Canoe Should Have Bought Inventory To Prove Itself Or Get Rich While Trying
In the years since Canoe Ventures launched, it wasn’t hard to find a top sales executive offering severe questions about its long-term viability. Certainly, no one in that role emerged as a visible advocate for its possibilities, showing up at industry panels to express optimism with founding CEO David Verklin.
Some networks signed up to use the platform – many tied to the cable operators that owned Canoe -- but where were executives at an AMC or Bravo touting how Canoe-facilitated campaigns either were delivering higher pricing or should soon? (Perhaps they did in some press releases.)
But that was telling. So was the apparent disinterest of influential Merrill Lynch analyst Jessica Reif Cohen. Early on, she would ask executives at the Canoe owners how things were progressing and when the money would start to gush. That stopped a while ago.

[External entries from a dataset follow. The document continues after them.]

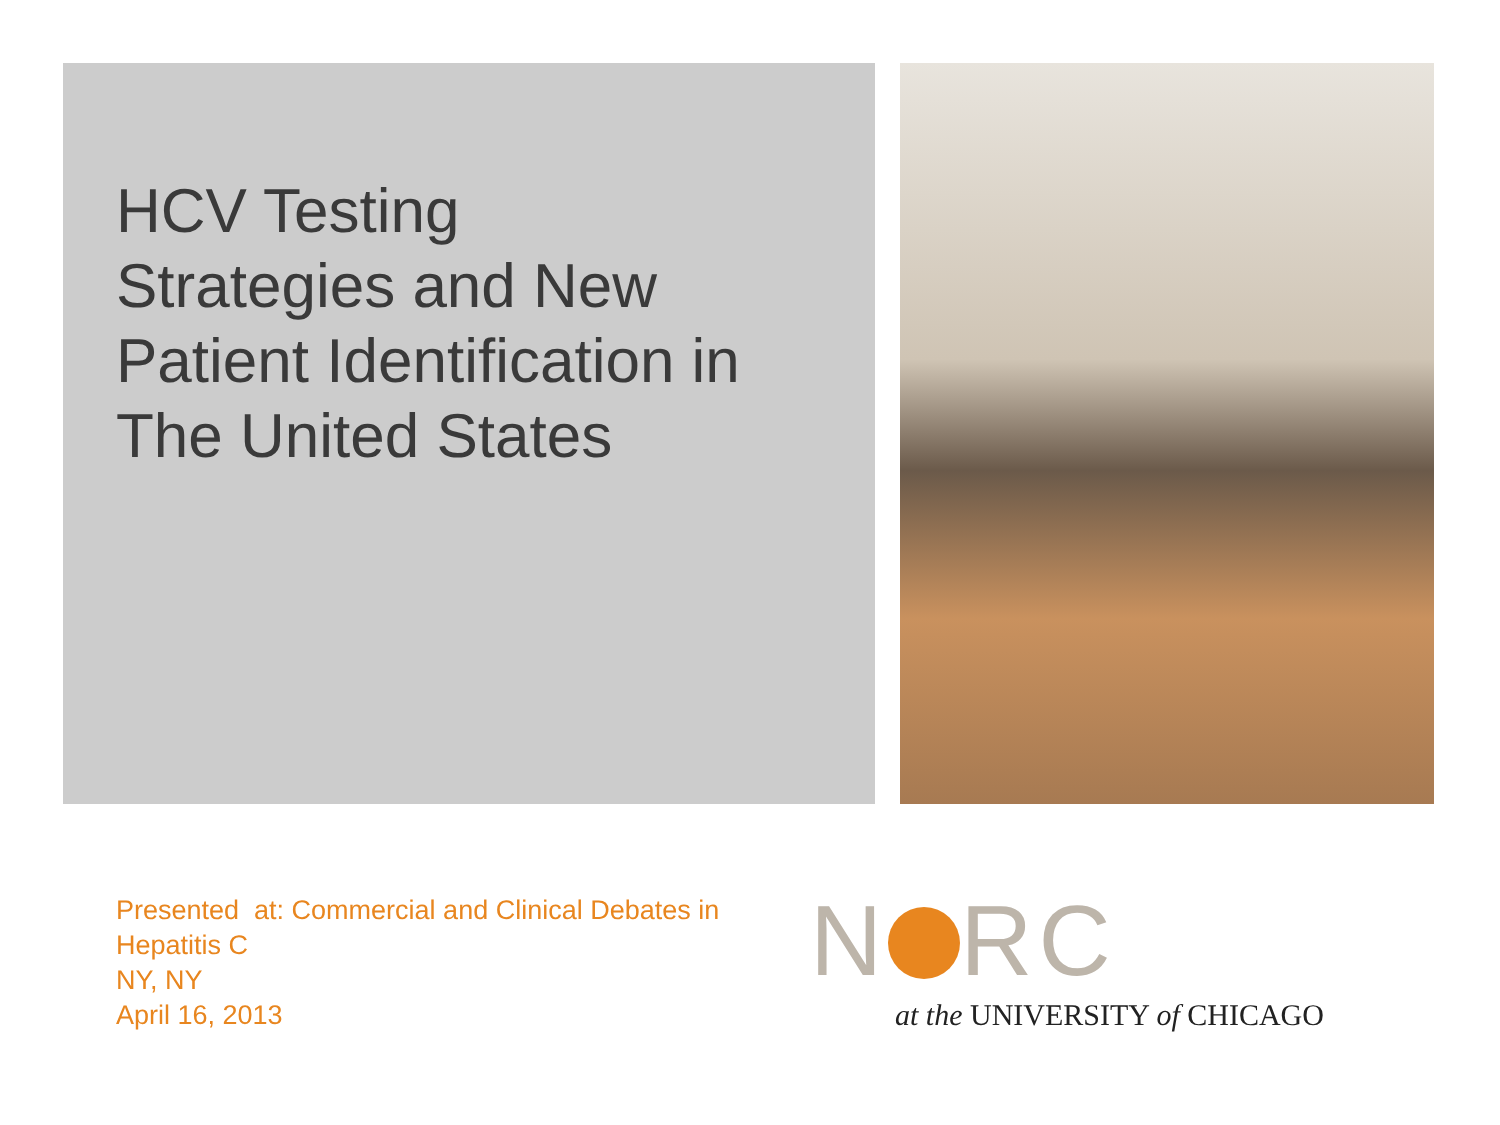HCV Testing
Strategies and New
Patient Identification in
The United States
Presented at: Commercial and Clinical Debates in Hepatitis C
NY, NY
April 16, 2013
N RC
at the UNIVERSITY of CHICAGO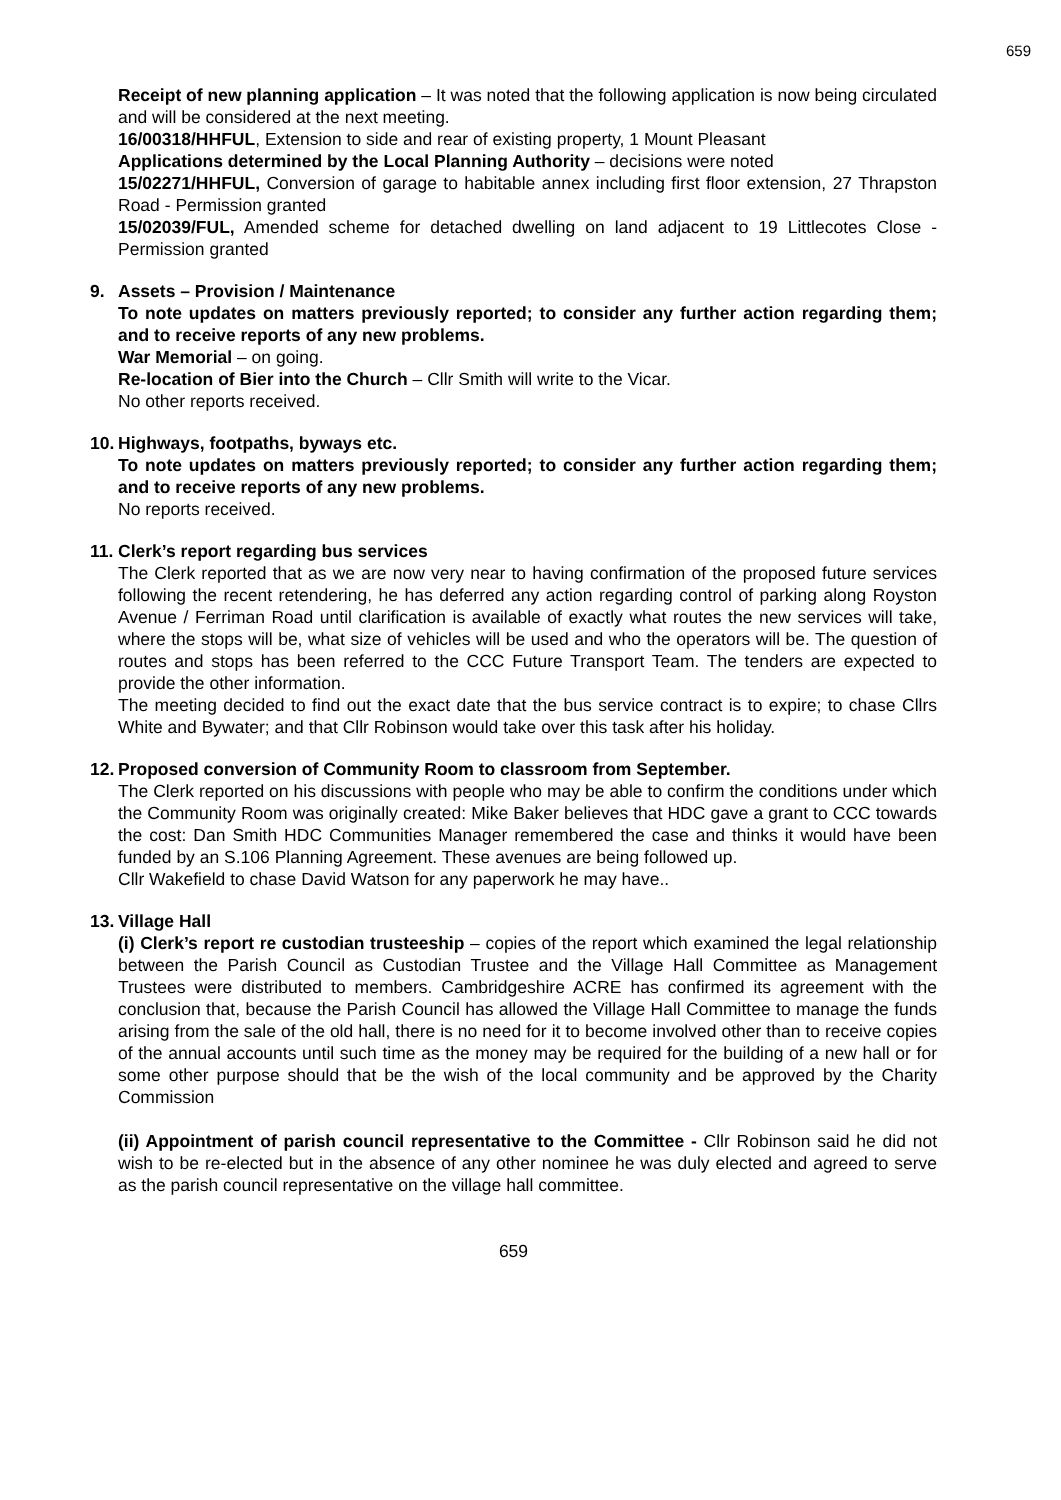659
Receipt of new planning application – It was noted that the following application is now being circulated and will be considered at the next meeting.
16/00318/HHFUL, Extension to side and rear of existing property, 1 Mount Pleasant
Applications determined by the Local Planning Authority – decisions were noted
15/02271/HHFUL, Conversion of garage to habitable annex including first floor extension, 27 Thrapston Road - Permission granted
15/02039/FUL, Amended scheme for detached dwelling on land adjacent to 19 Littlecotes Close - Permission granted
9. Assets – Provision / Maintenance
To note updates on matters previously reported; to consider any further action regarding them; and to receive reports of any new problems.
War Memorial – on going.
Re-location of Bier into the Church – Cllr Smith will write to the Vicar.
No other reports received.
10. Highways, footpaths, byways etc.
To note updates on matters previously reported; to consider any further action regarding them; and to receive reports of any new problems.
No reports received.
11. Clerk’s report regarding bus services
The Clerk reported that as we are now very near to having confirmation of the proposed future services following the recent retendering, he has deferred any action regarding control of parking along Royston Avenue / Ferriman Road until clarification is available of exactly what routes the new services will take, where the stops will be, what size of vehicles will be used and who the operators will be. The question of routes and stops has been referred to the CCC Future Transport Team. The tenders are expected to provide the other information.
The meeting decided to find out the exact date that the bus service contract is to expire; to chase Cllrs White and Bywater; and that Cllr Robinson would take over this task after his holiday.
12. Proposed conversion of Community Room to classroom from September.
The Clerk reported on his discussions with people who may be able to confirm the conditions under which the Community Room was originally created: Mike Baker believes that HDC gave a grant to CCC towards the cost: Dan Smith HDC Communities Manager remembered the case and thinks it would have been funded by an S.106 Planning Agreement. These avenues are being followed up.
Cllr Wakefield to chase David Watson for any paperwork he may have..
13. Village Hall
(i) Clerk’s report re custodian trusteeship – copies of the report which examined the legal relationship between the Parish Council as Custodian Trustee and the Village Hall Committee as Management Trustees were distributed to members. Cambridgeshire ACRE has confirmed its agreement with the conclusion that, because the Parish Council has allowed the Village Hall Committee to manage the funds arising from the sale of the old hall, there is no need for it to become involved other than to receive copies of the annual accounts until such time as the money may be required for the building of a new hall or for some other purpose should that be the wish of the local community and be approved by the Charity Commission
(ii) Appointment of parish council representative to the Committee - Cllr Robinson said he did not wish to be re-elected but in the absence of any other nominee he was duly elected and agreed to serve as the parish council representative on the village hall committee.
659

On Wednesday, Canoe all but went out of business, downsizing to shift its focus to the video-on-demand platform and away from interactive (iTV) advertising.
The Canoe blueprint essentially held that a network would pay to license its ad-serving platform. That would then allow it to sell the iTV ads at a much higher price. The reason? The ads, which would allow a viewer to request coupons in the mail via a remote control, would be worth it to an advertiser because there would be Internet-like metrics and a chance to establish a lasting relationship with a consumer.
Canoe had plenty of technological challenges with its plan to build a footprint so the iTV ads could be delivered into tens of millions of homes served by the six Canoe owners, which include Time Warner Cable and Cablevision. The ads needed to flow through set-top-boxes and getting them to work in synch appeared to be like herding cats.
But even as a wide rollout moved slower than hoped for, Canoe did appear to offer networks enough to seize the opportunity and begin pitching advertisers on a would-be game changer. For example, back in December, Canoe said it could deliver iTV ads into 25 million homes.
So, when networks moved slowly, Canoe should have showed its faith in its core request-for-information (RFI) ad-serving by putting its money where its mouth was.
Canoe executives may have all kinds of valid reasons why this suggestion would have fallen flat. (CEO Kathy Timko said two months ago: “I think 2012 really marks a shift from building a platform and technology to a much more go-to-market strategy.”)
But, the company should have proved to networks what it could do beyond presentations or laboratories or even tests. With cash.
The well-funded Canoe should have invested in a sales force – hired some of the best-connected sales types on Madison Avenue -- and bought inventory from networks itself. It should have showed up at the door of a Discovery or History channel and offered to buy space for a higher price than the network could have gotten on the open market.
Then, it should have re-sold it to advertisers and agencies itself, taking the profits. Canoe then would either have impressive results to share with networks, hoping the proof would get them to license its technology. Or, it could have simply kept running the lucrative business on its own.
On the agency side, at entities like VivaKi, there appeared to be executives eager to experiment with iTV advertising -- rooting for Canoe -- but if networks were ho-hum about making it thrive, their options were limited.
Suppose Canoe purchased ad space from Discovery and History and kept finding itself unable to re-sell it. Then, it might have had some valuable answers about its prospects sooner – albeit maybe ones hard to stomach.
Often, questions comes up at companies whether it is better to build or buy? In a different sense, Canoe should have done both.
Who knows? It might have been able to prove its worth or gotten rich while trying.